冷不丁让我一惊。
而四壁之上,是被喷火器烤焦的墙壁,墙壁上的壁画已经不复存在,一点都没有了。
“还真他妈的是一点都不留。”我愣住了,没想到那些德国人做的这么绝,“比日本人干的还要过分啊,当初在四川,日本人起码还留了一点线索下来。”
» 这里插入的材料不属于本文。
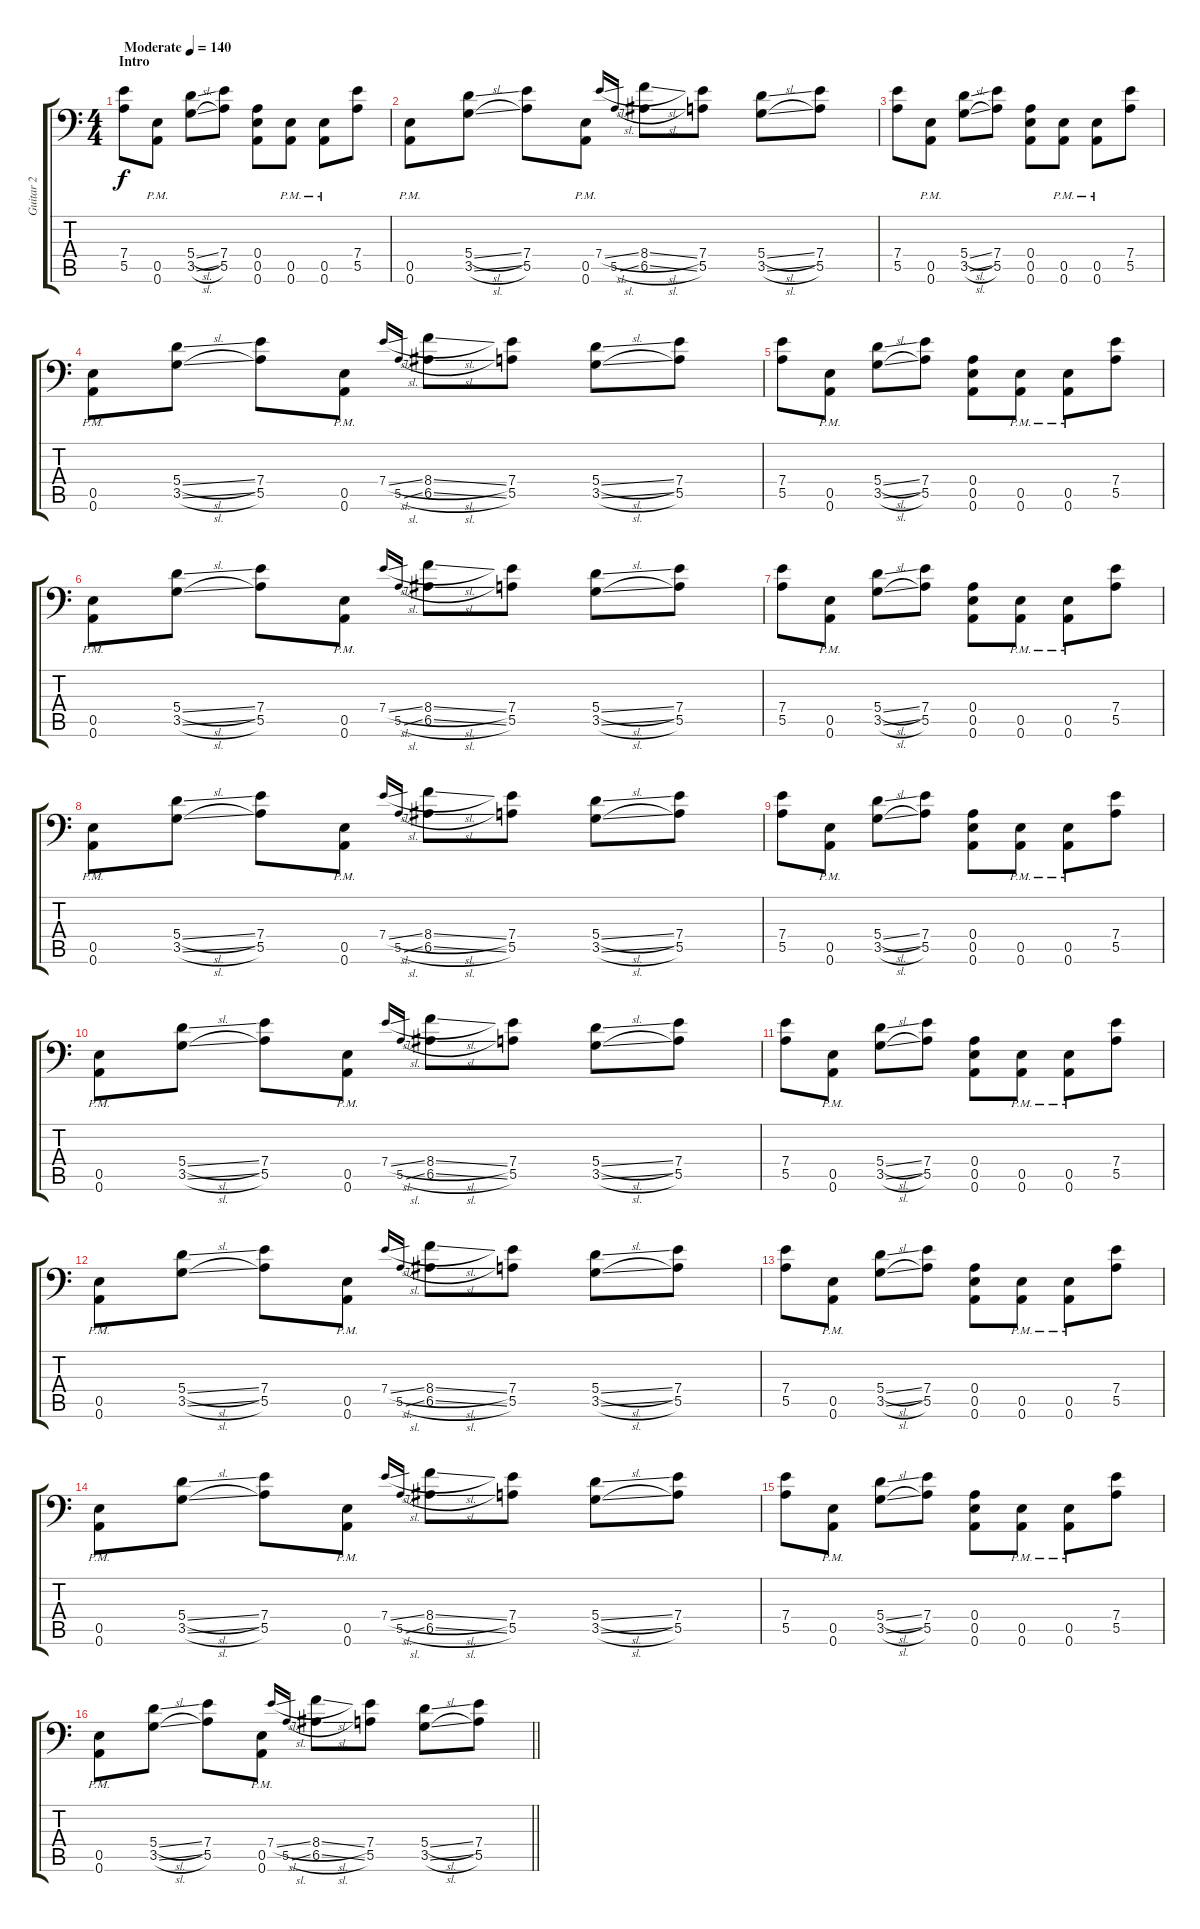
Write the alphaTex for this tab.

\track ("Guitar 2" "Guitar 2") {instrument overdrivenguitar}
\staff {score tabs}
\tuning (B3 Gb3 D3 A2 E2 A1) {hide}
\ts (4 4)
\section ("" "Intro")
\tempo (140 "Moderate")
\clef f4
\ks c
(7.4 5.5).8{dy f instrument overdrivenguitar} (0.5{pm} 0.6{pm}).8 (5.4{sl} 3.5{sl}).8 (7.4 5.5).8 (0.4 0.5 0.6).8 (0.5{pm} 0.6{pm}).8 (0.5{pm} 0.6{pm}).8 (7.4 5.5).8 |
(0.5{pm} 0.6{pm}).8 (5.4{sl} 3.5{sl}).8 (7.4 5.5).8 (0.5{pm} 0.6{pm}).8 7.4{sl}.16{gr onbeat} 5.5{sl}.16{gr onbeat} (8.4{sl} 6.5{sl}).8 (7.4 5.5).8 (5.4{sl} 3.5{sl}).8 (7.4 5.5).8 |
(7.4 5.5).8 (0.5{pm} 0.6{pm}).8 (5.4{sl} 3.5{sl}).8 (7.4 5.5).8 (0.4 0.5 0.6).8 (0.5{pm} 0.6{pm}).8 (0.5{pm} 0.6{pm}).8 (7.4 5.5).8 |
(0.5{pm} 0.6{pm}).8 (5.4{sl} 3.5{sl}).8 (7.4 5.5).8 (0.5{pm} 0.6{pm}).8 7.4{sl}.16{gr onbeat} 5.5{sl}.16{gr onbeat} (8.4{sl} 6.5{sl}).8 (7.4 5.5).8 (5.4{sl} 3.5{sl}).8 (7.4 5.5).8 |
(7.4 5.5).8 (0.5{pm} 0.6{pm}).8 (5.4{sl} 3.5{sl}).8 (7.4 5.5).8 (0.4 0.5 0.6).8 (0.5{pm} 0.6{pm}).8 (0.5{pm} 0.6{pm}).8 (7.4 5.5).8 |
(0.5{pm} 0.6{pm}).8 (5.4{sl} 3.5{sl}).8 (7.4 5.5).8 (0.5{pm} 0.6{pm}).8 7.4{sl}.16{gr onbeat} 5.5{sl}.16{gr onbeat} (8.4{sl} 6.5{sl}).8 (7.4 5.5).8 (5.4{sl} 3.5{sl}).8 (7.4 5.5).8 |
(7.4 5.5).8 (0.5{pm} 0.6{pm}).8 (5.4{sl} 3.5{sl}).8 (7.4 5.5).8 (0.4 0.5 0.6).8 (0.5{pm} 0.6{pm}).8 (0.5{pm} 0.6{pm}).8 (7.4 5.5).8 |
(0.5{pm} 0.6{pm}).8 (5.4{sl} 3.5{sl}).8 (7.4 5.5).8 (0.5{pm} 0.6{pm}).8 7.4{sl}.16{gr onbeat} 5.5{sl}.16{gr onbeat} (8.4{sl} 6.5{sl}).8 (7.4 5.5).8 (5.4{sl} 3.5{sl}).8 (7.4 5.5).8 |
(7.4 5.5).8 (0.5{pm} 0.6{pm}).8 (5.4{sl} 3.5{sl}).8 (7.4 5.5).8 (0.4 0.5 0.6).8 (0.5{pm} 0.6{pm}).8 (0.5{pm} 0.6{pm}).8 (7.4 5.5).8 |
(0.5{pm} 0.6{pm}).8 (5.4{sl} 3.5{sl}).8 (7.4 5.5).8 (0.5{pm} 0.6{pm}).8 7.4{sl}.16{gr onbeat} 5.5{sl}.16{gr onbeat} (8.4{sl} 6.5{sl}).8 (7.4 5.5).8 (5.4{sl} 3.5{sl}).8 (7.4 5.5).8 |
(7.4 5.5).8 (0.5{pm} 0.6{pm}).8 (5.4{sl} 3.5{sl}).8 (7.4 5.5).8 (0.4 0.5 0.6).8 (0.5{pm} 0.6{pm}).8 (0.5{pm} 0.6{pm}).8 (7.4 5.5).8 |
(0.5{pm} 0.6{pm}).8 (5.4{sl} 3.5{sl}).8 (7.4 5.5).8 (0.5{pm} 0.6{pm}).8 7.4{sl}.16{gr onbeat} 5.5{sl}.16{gr onbeat} (8.4{sl} 6.5{sl}).8 (7.4 5.5).8 (5.4{sl} 3.5{sl}).8 (7.4 5.5).8 |
(7.4 5.5).8 (0.5{pm} 0.6{pm}).8 (5.4{sl} 3.5{sl}).8 (7.4 5.5).8 (0.4 0.5 0.6).8 (0.5{pm} 0.6{pm}).8 (0.5{pm} 0.6{pm}).8 (7.4 5.5).8 |
(0.5{pm} 0.6{pm}).8 (5.4{sl} 3.5{sl}).8 (7.4 5.5).8 (0.5{pm} 0.6{pm}).8 7.4{sl}.16{gr onbeat} 5.5{sl}.16{gr onbeat} (8.4{sl} 6.5{sl}).8 (7.4 5.5).8 (5.4{sl} 3.5{sl}).8 (7.4 5.5).8 |
(7.4 5.5).8 (0.5{pm} 0.6{pm}).8 (5.4{sl} 3.5{sl}).8 (7.4 5.5).8 (0.4 0.5 0.6).8 (0.5{pm} 0.6{pm}).8 (0.5{pm} 0.6{pm}).8 (7.4 5.5).8 |
\barLineRight lightlight
(0.5{pm} 0.6{pm}).8 (5.4{sl} 3.5{sl}).8 (7.4 5.5).8 (0.5{pm} 0.6{pm}).8 7.4{sl}.16{gr onbeat} 5.5{sl}.16{gr onbeat} (8.4{sl} 6.5{sl}).8 (7.4 5.5).8 (5.4{sl} 3.5{sl}).8 (7.4 5.5).8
“那可不,德国的质量检验可比日本的强的多。”胡茵蔓与我打了个趣,然后转口言道:“我们不能再这样跟在他们后面了,得找个机会,不然的话这样我们什么都发现不了,和白跑有什么区别?”
我忽然想到了什么,问阿杜:“武鸣呢?”
“没联系,我们没有对讲机,他估计已经潜入到土墙里面去了。”阿杜也是很无奈,现在的情况我们还真是有点两难。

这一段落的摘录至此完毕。